私は、学校帰りなため制服に身を包み、神名くんの書斎で静かに呟いた。神名くんは、依然としてその人のファイルを眺めています。



私は、今朝学校に行って担任から知らされたのです。私たちのクラスを受け持っている国語担当の久水先生が昨日交通事故に合い重体。

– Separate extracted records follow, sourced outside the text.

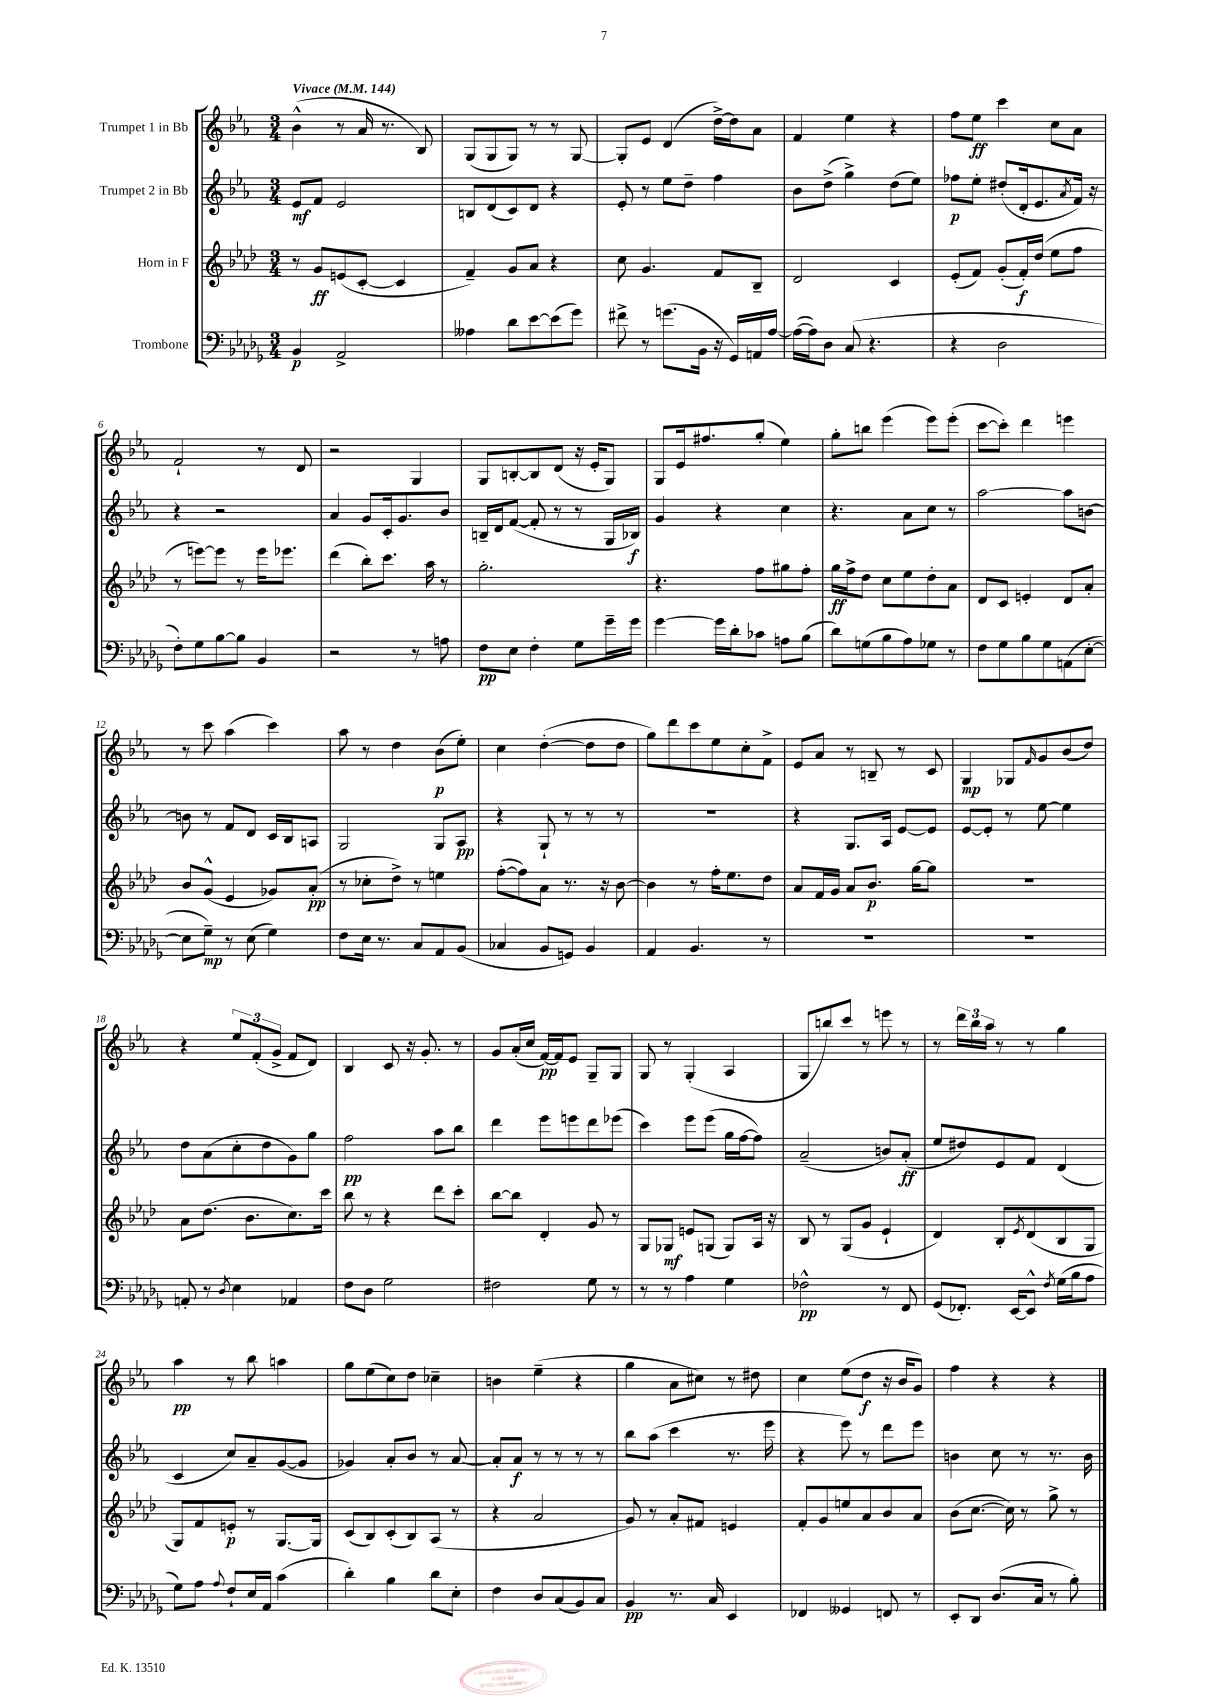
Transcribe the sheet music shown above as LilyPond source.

<<
\new StaffGroup <<
\new Staff = "s0" \with { instrumentName = "Trumpet 1 in Bb" } {
    \clef treble \key ees \major \numericTimeSignature \time 3/4 \tempo "Vivace" 4 = 144
    bes'4-^( r8 aes'16 r8. bes8) |
    g8( g8 g8) r8 r8 g8~ |
    g8-. ees'8 d'4( d''16~->) d''16 aes'8 |
    f'4 ees''4 r4 |
    f''8 ees''8\ff c'''4 c''8 aes'8 |
    f'2-! r8 d'8 |
    r2 g4 |
    g8 b8~-. b8 d'8( r16 ees'16-. g8) |
    g8 ees'16 fis''8. g''8-.( ees''4) |
    g''8-. b''8 ees'''4( ees'''8) ees'''8-.( |
    c'''8~ c'''8-.) d'''4 e'''4 |
    r8 c'''8 aes''4( c'''4) |
    aes''8 r8 d''4 bes'8\p( ees''8-.) |
    c''4 d''4~-.( d''8 d''8 |
    g''8) d'''8 c'''8 ees''8 c''8-. f'8-> |
    ees'8 aes'8 r8 b8-- r8 c'8 |
    g4\mp ges8 \grace { f'16 } g'8 bes'8( d''8) |
    r4 \tuplet 3/2 { ees''8 f'8-.( g'8-> } f'8 d'8) |
    bes4 c'8 r16 g'8.-. r8 |
    g'8 aes'16-.( c''16 f'16~\pp) f'16 ees'8 g8-- g8 |
    g8 r8 g4-.( aes4 |
    g8 b''8) c'''8 r8 e'''8 r8 |
    r8 \tuplet 3/2 { d'''16 bes''16 aes''16 } r8 r8 g''4 |
    aes''4\pp r8 bes''8 a''4 |
    g''8 ees''8( c''8) d''8 ces''4-- |
    b'4 ees''4--( r4 |
    g''4 aes'8 cis''8) r8 dis''8 |
    c''4 ees''8( d''8\f r16 bes'16 g'8) |
    f''4 r4 r4 \bar "|." |
}
\new Staff = "s1" \with { instrumentName = "Trumpet 2 in Bb" } {
    \clef treble \key ees \major \numericTimeSignature \time 3/4
    ees'8\mf f'8 ees'2 |
    b8 d'8( c'8) d'8 r4 |
    ees'8-. r8 ees''8 d''8-- f''4 |
    bes'8 d''8->( g''4->) d''8( ees''8) |
    fes''8\p ees''8-. dis''8-.( d'16-. ees'8. \acciaccatura { aes'8 } f'16) r16 |
    r4 r2 |
    aes'4 g'8 c'16-. g'8. bes'8 |
    b16-- d'16 f'8~( f'8-. r8 r8 g16 bes16\f) |
    g'4 r4 c''4 |
    r4. aes'8 c''8 r8 |
    aes''2~ aes''8 b'8~ |
    b'8 r8 f'8 d'8 c'16 bes16 a8 |
    g2 g8 aes8\pp |
    r4 g8-! r8 r8 r8 |
    R2. |
    r4 g8. aes16 ees'8~ ees'8 |
    ees'8~ ees'8-. r8 ees''8~ ees''4 |
    d''8 aes'8( c''8-. d''8 g'8) g''8 |
    f''2\pp aes''8 bes''8 |
    d'''4 ees'''8 e'''8 d'''8 ees'''8( |
    c'''4) ees'''8 ees'''8( g''16 f''16~ f''8) |
    aes'2--( b'8) aes'8-.\ff( |
    ees''8 dis''8) ees'8 f'8 d'4( |
    c'4 c''8) aes'8-- g'8~( g'8 |
    ges'4) aes'8-. bes'8 r8 aes'8~ |
    aes'8-. aes'8\f r8 r8 r8 r8 |
    bes''8 aes''8( c'''4 r8. ees'''16 |
    r4 ees'''8) r8 d'''8 ees'''8 |
    b'4 c''8 r8 r8. b'16 \bar "|." |
}
\new Staff = "s2" \with { instrumentName = "Horn in F" } {
    \clef treble \key aes \major \numericTimeSignature \time 3/4
    r8 g'8\ff e'8( c'8~-. c'4 |
    f'4--) g'8 aes'8 r4 |
    c''8 g'4. f'8 bes8-- |
    des'2 c'4 |
    ees'8-.( f'8) g'8-.( f'16-.\f) des''16( ees''8 f''8 |
    r8 e'''8~) e'''8 r8 e'''16 ees'''8. |
    des'''4( bes''8-.) c'''8. aes''16 r8 |
    g''2.-. |
    r4. f''8 gis''8 f''8-. |
    g''16\ff f''16-> des''8 c''8 ees''8 des''8-. aes'8 |
    des'8 c'8 e'4-. des'8 aes'8-. |
    bes'8 g'8-^( ees'4 ges'8) aes'8-.\pp( |
    r8 ces''8-. des''8->) r8 e''4 |
    f''8~-.( f''8) aes'8 r8. r16 bes'8~ |
    bes'4 r8 f''16-. ees''8. des''8 |
    aes'8 f'16 g'16 aes'8 bes'8.\p g''16~ g''8 |
    R2. |
    aes'8 des''8.( bes'8. c''8.) c'''16 |
    bes''8 r8 r4 des'''8 c'''8-. |
    bes''8~ bes''8 des'4-. g'8 r8 |
    g8 ges8\mf e'8 g8( g8) aes16 r16 |
    bes8 r8 g8( g'8 ees'4-! |
    des'4) bes8-. \acciaccatura { ees'8 } des'8( bes8 g8 |
    g8) f'8 e'8-.\p r8 g8.~ g16 |
    c'8( bes8) c'8-.( bes8) aes8( r8 |
    r4 aes'2 |
    g'8) r8 aes'8-. fis'8 e'4 |
    f'8-. g'8 e''8 aes'8 bes'8 aes'8 |
    bes'8( c''8.~ c''16) r8 g''8-> r8 \bar "|." |
}
\new Staff = "s3" \with { instrumentName = "Trombone" } {
    \clef bass \key des \major \numericTimeSignature \time 3/4
    bes,4\p aes,2-> |
    aeses4 des'8 ees'8~ ees'8( ges'8) |
    fis'8-> r8 g'8.( bes,16 r16 ges,16) a,16 aes16~ |
    aes16~( aes16) des8 c8( r4. |
    r4 des2 |
    f8-.) ges8 bes8~ bes8 bes,4 |
    r2 r8 a8 |
    f8\pp ees8 f4-. ges8 ges'16-- ges'16 |
    ges'4~ ges'16 des'16-. ces'8 a8 bes8( |
    des'8) g8( bes8 aes8) ges8 r8 |
    f8 ges8 bes8 ges8 a,8( ees8~-. |
    ees8 ges8--\mp) r8 ees8( ges4) |
    f8 ees16 r8. c8 aes,8 bes,8( |
    ces4 bes,8 g,8) bes,4 |
    aes,4 bes,4. r8 |
    R2. |
    R2. |
    a,8-. r8 \acciaccatura { des8 } ees4 aes,4 |
    f8 des8 ges2 |
    fis2 ges8 r8 |
    r8 r8 aes4 ges4 |
    fes2-^\pp r8 f,8 |
    ges,8( fes,8.-.) ees,16~ ees,8-^ \acciaccatura { f8 } ges16( bes16 aes8 |
    ges8) aes8 \appoggiatura { aes8 } f8-! ees16 aes,16 c'4( |
    des'4-.) bes4 des'8 ees8-. |
    f4 des8 c8( bes,8) c8 |
    bes,4\pp r8. c16 ees,4 |
    fes,4 geses,4 f,8 r8 |
    ees,8-. des,8 des8.( c16 r8 bes8-.) \bar "|." |
}
>>
>>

目を覚ますのも確実に難しい状況だったのですが、今朝ゆっくりと息を引き取ったのだと。私はそれを聞いて納得してしまったのです。



彼が静かに帰りなさいと告げてくれたことにたいして。私は、学校が終わると何も変わらない面持ちで此処に来ていました。彼は、依然としてそこに座り、ファイルを眺めているところに私はお邪魔した。



私が口を開く迄には伺って数分は催しました。ずっと本棚にもたれ腕を組み、彼を見ずに俯いていたのです。思い口を開いた言葉が、先程の言葉となります。



神名くんは、そのファイルを丁寧に机に置くと、今にも泣き出しそうな表情で私を見つめ、



「ごめん。」



と呟いたのです。何故神名くんが謝らなければならないのでしょう。別に神名くんが悪い訳ではないのです。神名くんは、神様という職業でたまたま人間の運命を垣間見ることが出来るだけなのです。



別に神名くんが人間の運命を決めている訳ではないのです。ですから、神名くんは、何も悪くないのです。



なのに、どうして私はそんな神名くんに謂えないのでしょう。何故私は、神名くんに向いて涙を流しているのでしょう。



神名くんは、本当に何も悪くないのに。